4 Topic Identification

“To the best of our knowledge, this is the first time that such an approach is proposed.”
While I am unaware of similar approaches in the specific scenario of micropost analysis, there are some approaches that apply similar techniques (and were not included in the related work section). In particular, I would suggest to consider:
1) Augur (Salatino, A., Osborne, F. and Motta, E., 2018. AUGUR: Forecasting the Emergence of New Research Topics. In JCDL’18: The 18th ACM/IEEE Joint Conference on Digital Libraries. ACM, New York, NY, USA.) that present some strong similarity with your technique. Similarly to your method it 1) tags documents (in that case research papers) with semantic concepts, 2) builds their co-occurrence network, 3) applies community detection techniques (Advanced Clique Percolation Method) to extract clusters of concept that are considered as topics, 4) applies the Jaccard index for merging/cleaning the resulting clusters.
2) Topic Sprinkled LDA (Hingmire, S. and Chakraborti, S., 2014. Sprinkling topics for weakly supervised text classification. In Proceedings of the 52nd Annual Meeting of the Association for Computational Linguistics (Volume 2: Short Papers) (Vol. 2, pp. 55-60).) Similarly to your method, it tags documents with semantic concepts from DBpedia and uses this representation to enrich LDA.

4.4. Identify Topics

As previous mentioned, it seems that the added value of S-BOUN-TI is in the clustering step. Therefore, my intuition is that many clique of dimension 2-3, while being formally correct, would be not granular enough to be of interest and to show the value of the approach. For example, many of the topics produced for the Trump-Clinton debate simply contains one of two additional concepts in addition to “Trump” and “Clinton”. I would appreciate some more examples of the kind of topics extracted and their granularity.

6 Experiments and results

I appreciate that the authors made the results of the experiments publically available.

It is not clear to me why the authors decided to split the twitter in interval of two minutes. What is the purpose of this arbitrary value? What are the advantage of splitting the tweets in these intervals of time? Are the set of topics found in subsequent period very different?

As anticipated in the first part of this review, the evaluation seems to evaluate the tagger more than the proposed method and does not compare the results with any state of the art baseline. Indeed, considering specific DBpedia concepts in section 6.3, rather than the clusters, does not allow to evaluate the original part of the proposed approach.

The paper mentions that “The comparison of the results of S-BOUN-TI with
other methods is quite challenging since both the method and the topics they generate are significantly different.” While I agree that is not straightforward to set up a valid evaluation I can see some options that would allow to obtain a more significant comparisons that the ones reported in the paper. A first possibility would be using a metric for evaluating clusters, such as the rand index, and compare different methods versus a manually created gold standard. A second option would be to conduct a users’ study with the aim of proving that your topic representation is perceived as more useful and understandable than current alternative approaches.
At the moment the paper simply analyses the similarity of the results with the ones of 1) an older version of the method and 2) LDA.
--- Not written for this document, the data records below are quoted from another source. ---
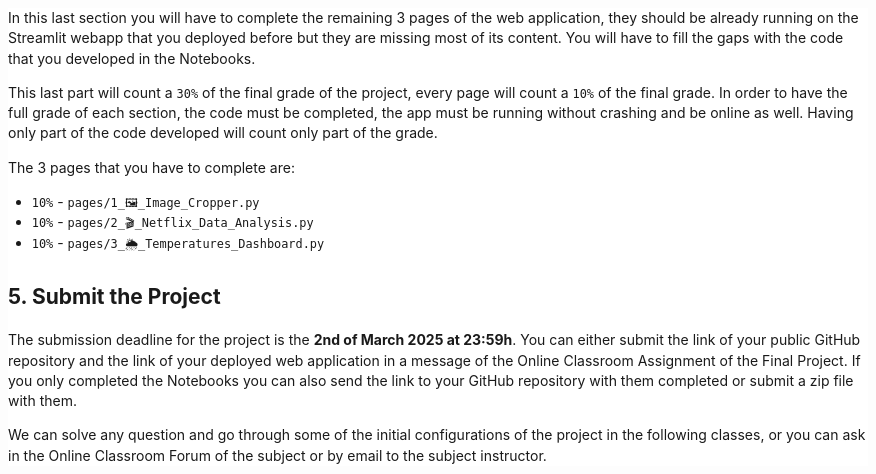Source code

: In this last section you will have to complete the remaining 3 pages of the web application, they should be already running on the Streamlit webapp that you deployed before but they are missing most of its content. You will have to fill the gaps with the code that you developed in the Notebooks. 

This last part will count a `30%` of the final grade of the project, every page will count a `10%` of the final grade. In order to have the full grade of each section, the code must be completed, the app must be running without crashing and be online as well. Having only part of the code developed will count only part of the grade.

The 3 pages that you have to complete are:

- `10%` - `pages/1_🖼️_Image_Cropper.py`
- `10%` - `pages/2_🎬_Netflix_Data_Analysis.py`
- `10%` - `pages/3_🌦️_Temperatures_Dashboard.py`


## 5. Submit the Project

The submission deadline for the project is the **2nd of March 2025 at 23:59h**. You can either submit the link of your public GitHub repository and the link of your deployed web application in a message of the Online Classroom Assignment of the Final Project. If you only completed the Notebooks you can also send the link to your GitHub repository with them completed or submit a zip file with them.

We can solve any question and go through some of the initial configurations of the project in the following classes, or you can ask in the Online Classroom Forum of the subject or by email to the subject instructor.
In short, my understanding is that the experiments reported in the paper fail to prove that S-BOUN-TI performs equally or better than state of the art methods or that it produces a more comprehensible representation of the topics. I believe this may actually be the case, but it should be proved with a formal evaluation.

8 Related Work

I would suggest anticipating this section, since it is important for the understanding of the domain.